François Chollet, who created ARC-AGI back in 2019, designed it specifically to resist brute-force learning. The test has only 400 training puzzles and 400 evaluation puzzles. You can’t just throw compute at it and hope for the best. Or at least, that was the theory until now.

How o3 Did It
OpenAI’s technical report is light on architectural details, but they confirm o3 uses extended chain-of-thought reasoning with what they call “adaptive search.” Translation: the model doesn’t just spit out an answer. It explores multiple reasoning paths, backtracks when it hits dead ends, and refines its approach based on intermediate results.
This isn’t entirely new — o1 already did chain-of-thought — but o3 apparently does it at a different scale. The model can run reasoning loops for minutes instead of seconds, testing hypotheses and checking its own work. According to the report, o3 used “high compute” configuration for the 99.2% score, which likely means thousands of reasoning tokens per puzzle.
The cost? OpenAI hasn’t published pricing yet, but researchers estimate a single ARC-AGI puzzle could cost $10-50 in compute at o3’s current rates. Not exactly practical for everyday use, but that’s not the point right now.
Why This Actually Matters
ARC-AGI was supposed to be the benchmark that separated narrow AI from general intelligence. The fact that o3 effectively solved it means one of two things: either the benchmark needs an upgrade, or we just crossed a threshold in AI reasoning capabilities.
Chollet himself acknowledged the achievement on X, saying the score “significantly exceeds what we expected to see in 2026” and that his team is already working on ARC-AGI-2, a harder version. But he also pointed out that o3’s approach — burning massive compute per task — isn’t how human intelligence works.

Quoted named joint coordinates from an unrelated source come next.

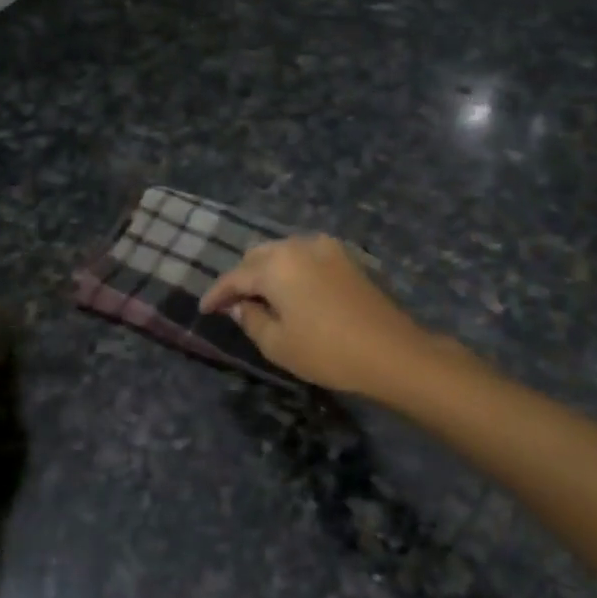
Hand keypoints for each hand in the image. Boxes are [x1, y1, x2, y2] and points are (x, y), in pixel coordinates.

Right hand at [200, 236, 439, 396]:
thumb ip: (252, 319)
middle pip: (259, 256)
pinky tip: (292, 291)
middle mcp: (299, 246)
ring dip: (268, 271)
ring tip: (262, 297)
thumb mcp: (278, 344)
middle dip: (243, 277)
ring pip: (284, 252)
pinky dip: (292, 270)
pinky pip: (306, 257)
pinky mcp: (347, 258)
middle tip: (233, 304)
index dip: (217, 294)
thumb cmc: (327, 351)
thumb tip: (241, 305)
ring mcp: (326, 248)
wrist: (391, 351)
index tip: (205, 309)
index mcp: (276, 265)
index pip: (235, 276)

We solve these puzzles in seconds with minimal mental effort.

Still, the implications are hard to ignore. If o3 can handle abstract reasoning at this level, what happens when you point it at scientific research, legal analysis, or strategic planning? OpenAI is clearly betting that reasoning-first models are the path to AGI, and this benchmark result backs that up.
When You Can Actually Use It
Don’t rush to the API just yet. o3 is currently in internal testing and won’t hit public beta until Q2 2026 — likely May or June based on OpenAI’s usual rollout patterns. When it does launch, expect tiered access: a cheaper “low compute” version for standard tasks and the full “high compute” mode reserved for complex reasoning where accuracy matters more than speed.

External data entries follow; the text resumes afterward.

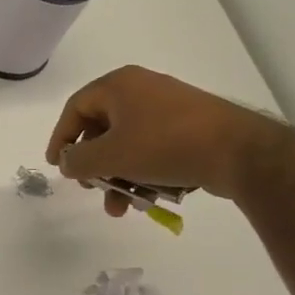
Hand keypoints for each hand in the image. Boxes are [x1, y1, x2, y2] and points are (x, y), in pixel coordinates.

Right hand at [45, 64, 281, 212]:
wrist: (238, 151)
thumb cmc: (164, 145)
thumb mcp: (111, 156)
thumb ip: (79, 160)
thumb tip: (68, 162)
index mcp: (119, 86)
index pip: (75, 108)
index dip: (61, 138)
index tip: (57, 165)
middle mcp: (141, 90)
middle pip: (101, 129)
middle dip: (93, 166)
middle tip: (91, 188)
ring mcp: (167, 108)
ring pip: (127, 145)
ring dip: (118, 177)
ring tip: (120, 208)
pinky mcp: (188, 128)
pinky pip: (152, 150)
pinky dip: (142, 173)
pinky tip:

The model will probably slot in above o1 in OpenAI’s lineup, positioned as the go-to for research, analysis, and any task where you need the AI to actually think through a problem rather than pattern-match its way to an answer.
What Comes Next
This result will definitely accelerate the arms race. Anthropic’s Claude Opus 4.6 currently leads on many reasoning benchmarks, but hasn’t touched ARC-AGI publicly yet. Google’s Gemini 2.5 Pro has strong reasoning chops but no published ARC-AGI scores either. Expect both teams to start talking about abstract reasoning a lot more in the next few months.
The bigger question is whether 99.2% on ARC-AGI means we’re close to AGI or just that we got really good at one specific type of test. Chollet’s working on ARC-AGI-2 suggests even he thinks the current version might be getting saturated. But for now, o3 just did something most researchers thought was years away — and that’s worth paying attention to.